「波のうえの魔術師」って・・・

2013年6月14日|

 「波のうえの魔術師」は石田衣良の作品です。文春文庫から2003910日に第1刷が出ています。

 タイトルから想像すると、てっきりサーフィンがむちゃくちゃ上手で、自由自在に波を乗りこなす、まさに魔術師みたいな若者が主人公の物語ではないか?しかもサーフィンと言えば宮崎。県内のどこかのサーフスポットを舞台にした青春ストーリーか?と期待してしまいそうですが、全然違います。

 「波のうえの魔術師」と呼ばれるのは小塚泰造という老人。彼は株式投資のプロ。

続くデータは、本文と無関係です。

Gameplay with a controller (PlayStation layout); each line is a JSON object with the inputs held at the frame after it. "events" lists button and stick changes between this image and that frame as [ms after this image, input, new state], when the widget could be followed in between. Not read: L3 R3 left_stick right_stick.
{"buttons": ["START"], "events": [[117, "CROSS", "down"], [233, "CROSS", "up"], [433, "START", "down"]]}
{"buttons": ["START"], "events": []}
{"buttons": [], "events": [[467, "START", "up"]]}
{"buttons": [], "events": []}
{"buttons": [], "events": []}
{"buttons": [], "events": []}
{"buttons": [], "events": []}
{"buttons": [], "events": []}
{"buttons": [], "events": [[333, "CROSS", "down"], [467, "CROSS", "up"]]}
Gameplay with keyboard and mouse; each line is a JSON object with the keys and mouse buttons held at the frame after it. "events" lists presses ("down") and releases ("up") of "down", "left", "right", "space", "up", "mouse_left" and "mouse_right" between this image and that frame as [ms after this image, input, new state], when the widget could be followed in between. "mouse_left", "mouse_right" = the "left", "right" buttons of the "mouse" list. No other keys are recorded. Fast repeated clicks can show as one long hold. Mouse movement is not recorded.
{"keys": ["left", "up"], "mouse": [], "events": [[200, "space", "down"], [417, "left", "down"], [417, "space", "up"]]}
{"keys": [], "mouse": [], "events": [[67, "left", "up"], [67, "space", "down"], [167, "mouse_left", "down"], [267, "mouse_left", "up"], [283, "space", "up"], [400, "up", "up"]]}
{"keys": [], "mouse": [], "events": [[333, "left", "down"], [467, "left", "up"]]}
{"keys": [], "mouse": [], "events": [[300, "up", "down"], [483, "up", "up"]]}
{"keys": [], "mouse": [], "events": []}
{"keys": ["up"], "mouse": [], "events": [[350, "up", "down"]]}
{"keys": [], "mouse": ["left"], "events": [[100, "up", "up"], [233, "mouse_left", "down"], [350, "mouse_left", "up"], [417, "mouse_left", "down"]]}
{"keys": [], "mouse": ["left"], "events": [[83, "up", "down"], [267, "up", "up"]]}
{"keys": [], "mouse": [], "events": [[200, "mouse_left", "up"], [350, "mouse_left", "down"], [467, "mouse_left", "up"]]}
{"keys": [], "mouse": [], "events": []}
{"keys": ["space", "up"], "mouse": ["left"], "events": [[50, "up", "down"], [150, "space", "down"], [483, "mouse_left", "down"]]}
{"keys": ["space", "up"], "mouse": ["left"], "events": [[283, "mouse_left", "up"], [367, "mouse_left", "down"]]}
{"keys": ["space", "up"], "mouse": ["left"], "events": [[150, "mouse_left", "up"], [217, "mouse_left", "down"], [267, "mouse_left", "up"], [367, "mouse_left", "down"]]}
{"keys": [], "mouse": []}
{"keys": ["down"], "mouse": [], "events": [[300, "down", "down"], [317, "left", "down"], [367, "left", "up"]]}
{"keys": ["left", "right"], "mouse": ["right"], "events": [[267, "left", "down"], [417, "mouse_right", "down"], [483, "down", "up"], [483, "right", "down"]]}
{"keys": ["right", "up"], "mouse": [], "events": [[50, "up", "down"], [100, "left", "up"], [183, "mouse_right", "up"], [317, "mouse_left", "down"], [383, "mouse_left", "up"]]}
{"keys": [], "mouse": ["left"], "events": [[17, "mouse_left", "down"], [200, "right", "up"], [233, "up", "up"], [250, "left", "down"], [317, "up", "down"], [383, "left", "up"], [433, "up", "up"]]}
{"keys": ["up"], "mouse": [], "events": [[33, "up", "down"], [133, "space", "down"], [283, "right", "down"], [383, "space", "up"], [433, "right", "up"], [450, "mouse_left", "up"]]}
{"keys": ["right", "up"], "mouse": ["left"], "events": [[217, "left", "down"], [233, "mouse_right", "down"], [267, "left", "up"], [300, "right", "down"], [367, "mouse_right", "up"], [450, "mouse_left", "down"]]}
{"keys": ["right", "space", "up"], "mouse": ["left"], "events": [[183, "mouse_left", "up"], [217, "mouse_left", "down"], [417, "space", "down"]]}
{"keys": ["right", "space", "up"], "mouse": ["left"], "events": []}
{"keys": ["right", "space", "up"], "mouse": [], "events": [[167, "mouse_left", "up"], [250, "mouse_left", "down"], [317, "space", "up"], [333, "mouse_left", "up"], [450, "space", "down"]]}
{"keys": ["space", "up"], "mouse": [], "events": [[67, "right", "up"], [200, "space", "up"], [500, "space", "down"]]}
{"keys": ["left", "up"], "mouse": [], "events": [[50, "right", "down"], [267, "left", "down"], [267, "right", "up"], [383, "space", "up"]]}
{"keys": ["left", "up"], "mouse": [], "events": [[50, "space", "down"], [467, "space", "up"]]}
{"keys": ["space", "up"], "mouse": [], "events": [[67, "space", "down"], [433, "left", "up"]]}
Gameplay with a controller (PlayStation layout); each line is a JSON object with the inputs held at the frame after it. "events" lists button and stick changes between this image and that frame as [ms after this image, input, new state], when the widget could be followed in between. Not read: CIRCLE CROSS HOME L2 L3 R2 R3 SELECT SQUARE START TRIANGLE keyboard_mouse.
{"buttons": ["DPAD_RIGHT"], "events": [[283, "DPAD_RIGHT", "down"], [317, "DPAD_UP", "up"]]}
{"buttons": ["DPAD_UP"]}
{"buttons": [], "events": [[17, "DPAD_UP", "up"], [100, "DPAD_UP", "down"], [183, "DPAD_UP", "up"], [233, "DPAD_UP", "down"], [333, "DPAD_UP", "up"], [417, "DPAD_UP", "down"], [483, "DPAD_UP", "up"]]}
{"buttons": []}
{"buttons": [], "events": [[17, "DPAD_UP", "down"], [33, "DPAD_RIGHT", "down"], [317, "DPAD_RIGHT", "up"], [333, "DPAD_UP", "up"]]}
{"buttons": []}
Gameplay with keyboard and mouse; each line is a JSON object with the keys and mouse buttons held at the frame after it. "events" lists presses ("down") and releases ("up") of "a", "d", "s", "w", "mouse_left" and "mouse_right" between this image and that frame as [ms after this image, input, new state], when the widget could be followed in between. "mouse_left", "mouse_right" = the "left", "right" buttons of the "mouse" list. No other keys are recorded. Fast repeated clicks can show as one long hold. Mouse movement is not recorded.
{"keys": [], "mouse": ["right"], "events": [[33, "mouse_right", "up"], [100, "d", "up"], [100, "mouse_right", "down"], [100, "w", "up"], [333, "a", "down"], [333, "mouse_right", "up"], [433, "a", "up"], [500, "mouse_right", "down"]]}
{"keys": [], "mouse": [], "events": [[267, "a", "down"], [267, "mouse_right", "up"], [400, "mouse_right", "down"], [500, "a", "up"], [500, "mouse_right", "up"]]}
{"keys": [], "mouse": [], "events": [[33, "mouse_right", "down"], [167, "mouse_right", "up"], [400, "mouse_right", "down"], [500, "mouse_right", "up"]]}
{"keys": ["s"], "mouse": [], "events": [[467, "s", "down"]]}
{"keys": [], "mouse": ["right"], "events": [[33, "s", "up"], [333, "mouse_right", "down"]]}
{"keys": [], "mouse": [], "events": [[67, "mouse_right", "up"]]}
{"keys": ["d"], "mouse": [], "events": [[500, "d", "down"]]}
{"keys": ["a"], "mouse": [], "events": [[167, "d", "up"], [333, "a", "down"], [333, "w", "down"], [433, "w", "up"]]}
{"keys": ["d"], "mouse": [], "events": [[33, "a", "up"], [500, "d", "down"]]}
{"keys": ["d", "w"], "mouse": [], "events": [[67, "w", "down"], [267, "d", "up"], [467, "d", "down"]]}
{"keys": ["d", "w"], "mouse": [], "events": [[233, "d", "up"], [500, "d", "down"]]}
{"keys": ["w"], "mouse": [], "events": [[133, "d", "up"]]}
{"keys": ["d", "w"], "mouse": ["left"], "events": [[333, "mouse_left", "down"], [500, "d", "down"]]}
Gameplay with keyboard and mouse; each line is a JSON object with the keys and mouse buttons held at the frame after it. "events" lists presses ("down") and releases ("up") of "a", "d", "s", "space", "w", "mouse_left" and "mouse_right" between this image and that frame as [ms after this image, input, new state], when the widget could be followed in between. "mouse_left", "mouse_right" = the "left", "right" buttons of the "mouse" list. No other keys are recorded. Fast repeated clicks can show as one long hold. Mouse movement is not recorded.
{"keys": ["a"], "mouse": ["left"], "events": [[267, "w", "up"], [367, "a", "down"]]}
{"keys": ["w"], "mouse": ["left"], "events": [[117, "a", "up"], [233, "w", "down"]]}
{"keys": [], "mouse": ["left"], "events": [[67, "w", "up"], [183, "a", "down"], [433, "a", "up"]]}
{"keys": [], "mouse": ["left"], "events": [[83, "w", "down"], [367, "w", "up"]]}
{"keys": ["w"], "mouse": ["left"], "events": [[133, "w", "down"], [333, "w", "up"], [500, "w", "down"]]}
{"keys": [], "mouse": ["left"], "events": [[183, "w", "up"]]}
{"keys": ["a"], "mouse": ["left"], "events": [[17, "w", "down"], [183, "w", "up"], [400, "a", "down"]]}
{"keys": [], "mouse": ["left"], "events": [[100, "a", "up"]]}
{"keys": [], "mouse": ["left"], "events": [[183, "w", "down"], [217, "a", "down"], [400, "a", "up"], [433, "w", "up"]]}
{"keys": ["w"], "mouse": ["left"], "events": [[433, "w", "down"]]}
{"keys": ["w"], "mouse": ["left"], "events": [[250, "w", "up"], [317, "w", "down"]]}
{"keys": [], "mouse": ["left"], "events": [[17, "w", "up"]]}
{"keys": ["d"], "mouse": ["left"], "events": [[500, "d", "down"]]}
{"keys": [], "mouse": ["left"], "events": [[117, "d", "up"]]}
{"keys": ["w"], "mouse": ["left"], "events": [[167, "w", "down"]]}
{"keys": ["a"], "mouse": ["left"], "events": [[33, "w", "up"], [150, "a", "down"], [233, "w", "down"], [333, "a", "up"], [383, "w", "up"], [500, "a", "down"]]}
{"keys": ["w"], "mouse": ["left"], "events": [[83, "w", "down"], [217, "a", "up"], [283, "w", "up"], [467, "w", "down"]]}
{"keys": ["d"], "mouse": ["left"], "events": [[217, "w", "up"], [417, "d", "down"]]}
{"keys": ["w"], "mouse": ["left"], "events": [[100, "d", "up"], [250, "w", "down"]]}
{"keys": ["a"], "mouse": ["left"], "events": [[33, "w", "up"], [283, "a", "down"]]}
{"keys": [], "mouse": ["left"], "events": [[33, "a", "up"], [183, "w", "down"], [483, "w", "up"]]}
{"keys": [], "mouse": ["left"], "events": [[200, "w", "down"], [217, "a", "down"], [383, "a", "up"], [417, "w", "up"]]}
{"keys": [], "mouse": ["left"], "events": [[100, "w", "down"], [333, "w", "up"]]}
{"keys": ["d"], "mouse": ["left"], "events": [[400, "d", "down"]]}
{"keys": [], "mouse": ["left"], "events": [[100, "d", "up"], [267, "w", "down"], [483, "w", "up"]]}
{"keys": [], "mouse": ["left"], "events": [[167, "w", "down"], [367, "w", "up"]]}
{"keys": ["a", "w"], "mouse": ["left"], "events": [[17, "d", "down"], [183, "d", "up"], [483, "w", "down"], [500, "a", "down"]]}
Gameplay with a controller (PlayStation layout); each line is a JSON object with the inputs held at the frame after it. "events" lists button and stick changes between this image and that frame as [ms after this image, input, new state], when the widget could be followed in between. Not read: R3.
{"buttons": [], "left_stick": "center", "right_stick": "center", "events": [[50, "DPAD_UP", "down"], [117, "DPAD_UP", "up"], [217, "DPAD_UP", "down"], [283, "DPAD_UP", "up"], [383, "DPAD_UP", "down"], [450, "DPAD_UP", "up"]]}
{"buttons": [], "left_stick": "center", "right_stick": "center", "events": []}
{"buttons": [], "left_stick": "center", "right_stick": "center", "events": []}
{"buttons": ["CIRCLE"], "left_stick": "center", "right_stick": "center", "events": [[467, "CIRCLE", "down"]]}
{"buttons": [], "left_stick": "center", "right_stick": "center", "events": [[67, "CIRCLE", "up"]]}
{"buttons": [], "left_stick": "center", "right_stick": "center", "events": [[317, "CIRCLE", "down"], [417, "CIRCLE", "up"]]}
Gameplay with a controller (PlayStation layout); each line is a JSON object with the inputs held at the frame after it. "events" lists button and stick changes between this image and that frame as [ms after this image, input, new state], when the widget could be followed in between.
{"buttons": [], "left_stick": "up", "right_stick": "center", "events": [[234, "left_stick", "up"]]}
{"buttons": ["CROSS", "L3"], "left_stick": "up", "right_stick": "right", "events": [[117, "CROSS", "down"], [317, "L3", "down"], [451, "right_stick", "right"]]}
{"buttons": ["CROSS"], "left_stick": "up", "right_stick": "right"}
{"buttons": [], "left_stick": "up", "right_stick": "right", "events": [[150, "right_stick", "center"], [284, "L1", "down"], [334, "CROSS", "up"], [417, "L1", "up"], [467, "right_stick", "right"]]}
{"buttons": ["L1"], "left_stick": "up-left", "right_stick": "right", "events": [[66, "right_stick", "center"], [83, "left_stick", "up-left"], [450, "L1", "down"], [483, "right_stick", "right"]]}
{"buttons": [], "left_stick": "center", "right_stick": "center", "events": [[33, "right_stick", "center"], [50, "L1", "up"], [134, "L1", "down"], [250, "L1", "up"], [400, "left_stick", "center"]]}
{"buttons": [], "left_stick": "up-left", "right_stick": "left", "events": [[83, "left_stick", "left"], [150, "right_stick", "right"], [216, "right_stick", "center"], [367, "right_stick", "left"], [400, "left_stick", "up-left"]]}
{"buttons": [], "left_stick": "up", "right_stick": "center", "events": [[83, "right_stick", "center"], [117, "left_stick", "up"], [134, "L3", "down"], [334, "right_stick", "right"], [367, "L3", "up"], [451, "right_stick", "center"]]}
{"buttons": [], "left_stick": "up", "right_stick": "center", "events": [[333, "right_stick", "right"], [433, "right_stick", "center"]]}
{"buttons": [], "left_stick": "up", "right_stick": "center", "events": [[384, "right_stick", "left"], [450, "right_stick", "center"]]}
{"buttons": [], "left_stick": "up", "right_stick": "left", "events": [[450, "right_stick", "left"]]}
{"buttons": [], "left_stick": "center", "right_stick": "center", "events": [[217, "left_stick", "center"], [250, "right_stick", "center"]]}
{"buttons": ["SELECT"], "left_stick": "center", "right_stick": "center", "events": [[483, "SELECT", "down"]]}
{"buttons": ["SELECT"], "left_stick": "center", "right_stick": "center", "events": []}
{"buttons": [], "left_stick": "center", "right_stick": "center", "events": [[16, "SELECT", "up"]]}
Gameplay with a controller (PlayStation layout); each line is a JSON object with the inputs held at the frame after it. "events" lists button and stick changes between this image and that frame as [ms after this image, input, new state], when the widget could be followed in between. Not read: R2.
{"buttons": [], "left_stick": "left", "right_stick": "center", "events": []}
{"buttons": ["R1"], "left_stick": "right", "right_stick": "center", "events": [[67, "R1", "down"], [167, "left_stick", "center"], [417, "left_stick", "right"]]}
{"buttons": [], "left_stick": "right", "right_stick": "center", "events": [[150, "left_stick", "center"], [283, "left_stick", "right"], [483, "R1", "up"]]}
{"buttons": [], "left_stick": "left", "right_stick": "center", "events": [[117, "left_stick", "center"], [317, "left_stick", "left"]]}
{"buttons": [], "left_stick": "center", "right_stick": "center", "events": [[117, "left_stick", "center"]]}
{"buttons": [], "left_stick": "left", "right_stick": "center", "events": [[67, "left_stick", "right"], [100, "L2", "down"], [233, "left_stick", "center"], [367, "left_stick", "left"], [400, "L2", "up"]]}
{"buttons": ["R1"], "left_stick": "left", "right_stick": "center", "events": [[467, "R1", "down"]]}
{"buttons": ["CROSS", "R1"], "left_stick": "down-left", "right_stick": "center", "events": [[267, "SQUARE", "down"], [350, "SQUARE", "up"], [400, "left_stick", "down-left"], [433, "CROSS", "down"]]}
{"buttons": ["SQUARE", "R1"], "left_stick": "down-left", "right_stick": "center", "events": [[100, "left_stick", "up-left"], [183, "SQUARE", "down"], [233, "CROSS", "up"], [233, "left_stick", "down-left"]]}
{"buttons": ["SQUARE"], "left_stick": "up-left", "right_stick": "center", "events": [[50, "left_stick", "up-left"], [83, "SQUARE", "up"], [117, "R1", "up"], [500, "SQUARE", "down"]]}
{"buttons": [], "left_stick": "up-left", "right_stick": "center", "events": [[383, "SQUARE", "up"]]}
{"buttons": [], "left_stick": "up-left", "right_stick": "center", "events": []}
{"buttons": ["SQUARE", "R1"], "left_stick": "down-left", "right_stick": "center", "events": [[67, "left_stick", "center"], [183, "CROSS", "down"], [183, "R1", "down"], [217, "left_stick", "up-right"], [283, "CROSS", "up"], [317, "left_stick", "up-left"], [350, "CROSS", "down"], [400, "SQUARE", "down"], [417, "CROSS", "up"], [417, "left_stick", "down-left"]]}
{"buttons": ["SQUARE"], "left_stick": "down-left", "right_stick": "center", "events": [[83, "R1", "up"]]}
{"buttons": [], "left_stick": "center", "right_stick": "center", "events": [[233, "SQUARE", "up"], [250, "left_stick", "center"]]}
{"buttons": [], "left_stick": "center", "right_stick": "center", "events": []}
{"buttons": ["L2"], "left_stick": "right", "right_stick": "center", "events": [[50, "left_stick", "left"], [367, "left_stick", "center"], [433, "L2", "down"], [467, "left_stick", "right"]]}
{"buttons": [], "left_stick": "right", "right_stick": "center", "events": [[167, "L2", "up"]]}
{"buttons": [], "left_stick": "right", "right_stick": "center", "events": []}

つまり「波」とは「株価の波」のことなのです。波の底で買って波の頭で売れば利益になる、という具合に、上下する波を読んでそれを巧みに乗りこなす。だから「波のうえの魔術師」というわけです。

 並の大学を5年かけて卒業した就職浪人中の主人公、白戸則道が小塚老人の手ほどきをうけて株式投資への道に没頭、マーケットに恋をするという内容です。あれまあびっくり。

 「えーっ(+_+。)これってほんとに石田衣良の作品なの?『池袋ウエストゲートパーク』や、『うつくしい子ども』の作者で、直木賞作家の石田衣良が著したものなの?」と思ってしまいましたが、それを見透かしたかのように解説の西上心太が「いや、あなたは間違っていない。確かに本書は石田衣良の作品である」と断じていますから、まったくもって「してやられた!!」という作品です。

 この小説はバブル経済がはじけた頃の話で、株の事に詳しくない人でも楽しめる一冊です。株価の動向が注目されている今日この頃、読んでみてはいかがでしょうか。